#### [EXERCISE]
Copy every line of the data below word for word, keeping the same order.

⟨

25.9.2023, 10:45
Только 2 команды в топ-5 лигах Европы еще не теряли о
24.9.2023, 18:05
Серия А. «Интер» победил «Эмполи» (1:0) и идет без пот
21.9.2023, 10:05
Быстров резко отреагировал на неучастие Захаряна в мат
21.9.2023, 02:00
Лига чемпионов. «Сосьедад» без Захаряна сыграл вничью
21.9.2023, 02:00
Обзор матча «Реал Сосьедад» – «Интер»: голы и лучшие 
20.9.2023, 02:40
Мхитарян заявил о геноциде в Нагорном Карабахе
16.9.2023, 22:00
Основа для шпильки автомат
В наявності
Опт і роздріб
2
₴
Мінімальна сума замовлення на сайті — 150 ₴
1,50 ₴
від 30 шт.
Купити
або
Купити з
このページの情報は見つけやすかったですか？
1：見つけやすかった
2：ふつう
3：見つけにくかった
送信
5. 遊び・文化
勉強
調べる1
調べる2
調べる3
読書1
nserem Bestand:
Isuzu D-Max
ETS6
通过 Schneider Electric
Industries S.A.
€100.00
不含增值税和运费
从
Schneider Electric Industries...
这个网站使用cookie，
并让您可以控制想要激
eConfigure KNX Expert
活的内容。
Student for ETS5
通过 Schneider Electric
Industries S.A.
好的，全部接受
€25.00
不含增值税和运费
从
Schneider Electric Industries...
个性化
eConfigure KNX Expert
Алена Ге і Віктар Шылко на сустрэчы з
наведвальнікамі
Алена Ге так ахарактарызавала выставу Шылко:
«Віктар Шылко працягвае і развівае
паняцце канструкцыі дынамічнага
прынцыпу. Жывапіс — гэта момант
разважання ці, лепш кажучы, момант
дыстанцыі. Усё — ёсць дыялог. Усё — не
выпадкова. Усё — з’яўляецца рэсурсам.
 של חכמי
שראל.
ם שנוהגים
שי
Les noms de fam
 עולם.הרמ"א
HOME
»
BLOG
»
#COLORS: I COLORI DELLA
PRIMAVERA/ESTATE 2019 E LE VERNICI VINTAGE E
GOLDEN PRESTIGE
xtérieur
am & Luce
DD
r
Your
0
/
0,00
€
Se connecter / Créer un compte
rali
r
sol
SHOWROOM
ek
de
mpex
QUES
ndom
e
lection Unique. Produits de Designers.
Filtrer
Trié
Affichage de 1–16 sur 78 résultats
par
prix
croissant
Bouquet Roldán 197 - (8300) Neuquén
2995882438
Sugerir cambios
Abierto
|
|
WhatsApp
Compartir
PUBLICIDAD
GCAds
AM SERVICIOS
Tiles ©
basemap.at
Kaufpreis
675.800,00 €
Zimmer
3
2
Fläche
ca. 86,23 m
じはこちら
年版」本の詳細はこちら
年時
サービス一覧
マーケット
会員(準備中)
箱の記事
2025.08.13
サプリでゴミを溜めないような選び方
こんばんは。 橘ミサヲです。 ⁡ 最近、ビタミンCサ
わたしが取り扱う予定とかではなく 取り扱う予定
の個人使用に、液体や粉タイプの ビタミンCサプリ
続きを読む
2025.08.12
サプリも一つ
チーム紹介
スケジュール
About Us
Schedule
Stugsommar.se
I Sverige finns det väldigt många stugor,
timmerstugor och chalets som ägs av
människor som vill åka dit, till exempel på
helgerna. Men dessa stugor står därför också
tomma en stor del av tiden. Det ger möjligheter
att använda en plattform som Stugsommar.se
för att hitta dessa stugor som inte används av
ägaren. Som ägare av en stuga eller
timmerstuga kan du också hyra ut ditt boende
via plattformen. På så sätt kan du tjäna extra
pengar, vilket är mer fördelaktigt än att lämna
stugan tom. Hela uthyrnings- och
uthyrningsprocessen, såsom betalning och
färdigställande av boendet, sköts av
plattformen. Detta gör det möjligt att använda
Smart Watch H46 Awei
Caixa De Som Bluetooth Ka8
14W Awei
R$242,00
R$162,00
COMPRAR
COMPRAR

⟩

#### [EXERCISE RESULT]
25.9.2023, 10:45
Только 2 команды в топ-5 лигах Европы еще не теряли о
24.9.2023, 18:05
Серия А. «Интер» победил «Эмполи» (1:0) и идет без пот
21.9.2023, 10:05
Быстров резко отреагировал на неучастие Захаряна в мат
21.9.2023, 02:00
Лига чемпионов. «Сосьедад» без Захаряна сыграл вничью
21.9.2023, 02:00
Обзор матча «Реал Сосьедад» – «Интер»: голы и лучшие 
20.9.2023, 02:40
Мхитарян заявил о геноциде в Нагорном Карабахе
16.9.2023, 22:00
Основа для шпильки автомат
В наявності
Опт і роздріб
2
₴
Мінімальна сума замовлення на сайті — 150 ₴
1,50 ₴
від 30 шт.
Купити
або
Купити з
このページの情報は見つけやすかったですか？
1：見つけやすかった
2：ふつう
3：見つけにくかった
送信
5. 遊び・文化
勉強
調べる1
調べる2
調べる3
読書1
nserem Bestand:
Isuzu D-Max
ETS6
通过 Schneider Electric
Industries S.A.
€100.00
不含增值税和运费
从
Schneider Electric Industries...
这个网站使用cookie，
并让您可以控制想要激
eConfigure KNX Expert
活的内容。
Student for ETS5
通过 Schneider Electric
Industries S.A.
好的，全部接受
€25.00
不含增值税和运费
从
Schneider Electric Industries...
个性化
eConfigure KNX Expert
Алена Ге і Віктар Шылко на сустрэчы з
наведвальнікамі
Алена Ге так ахарактарызавала выставу Шылко:
«Віктар Шылко працягвае і развівае
паняцце канструкцыі дынамічнага
прынцыпу. Жывапіс — гэта момант
разважання ці, лепш кажучы, момант
дыстанцыі. Усё — ёсць дыялог. Усё — не
выпадкова. Усё — з’яўляецца рэсурсам.
 של חכמי
שראל.
ם שנוהגים
שי
Les noms de fam
 עולם.הרמ"א
HOME
»
BLOG
»
#COLORS: I COLORI DELLA
PRIMAVERA/ESTATE 2019 E LE VERNICI VINTAGE E
GOLDEN PRESTIGE
xtérieur
am & Luce
DD
r
Your
0
/
0,00
€
Se connecter / Créer un compte
rali
r
sol
SHOWROOM
ek
de
mpex
QUES
ndom
e
lection Unique. Produits de Designers.
Filtrer
Trié
Affichage de 1–16 sur 78 résultats
par
prix
croissant
Bouquet Roldán 197 - (8300) Neuquén
2995882438
Sugerir cambios
Abierto
|
|
WhatsApp
Compartir
PUBLICIDAD
GCAds
AM SERVICIOS
Tiles ©
basemap.at
Kaufpreis
675.800,00 €
Zimmer
3
2
Fläche
ca. 86,23 m
じはこちら
年版」本の詳細はこちら
年時
サービス一覧
マーケット
会員(準備中)
箱の記事
2025.08.13
サプリでゴミを溜めないような選び方
こんばんは。 橘ミサヲです。 ⁡ 最近、ビタミンCサ
わたしが取り扱う予定とかではなく 取り扱う予定
の個人使用に、液体や粉タイプの ビタミンCサプリ
続きを読む
2025.08.12
サプリも一つ
チーム紹介
スケジュール
About Us
Schedule
Stugsommar.se
I Sverige finns det väldigt många stugor,
timmerstugor och chalets som ägs av
människor som vill åka dit, till exempel på
helgerna. Men dessa stugor står därför också
tomma en stor del av tiden. Det ger möjligheter
att använda en plattform som Stugsommar.se
för att hitta dessa stugor som inte används av
ägaren. Som ägare av en stuga eller
timmerstuga kan du också hyra ut ditt boende
via plattformen. På så sätt kan du tjäna extra
pengar, vilket är mer fördelaktigt än att lämna
stugan tom. Hela uthyrnings- och
uthyrningsprocessen, såsom betalning och
färdigställande av boendet, sköts av
plattformen. Detta gör det möjligt att använda
Smart Watch H46 Awei
Caixa De Som Bluetooth Ka8
14W Awei
R$242,00
R$162,00
COMPRAR
COMPRAR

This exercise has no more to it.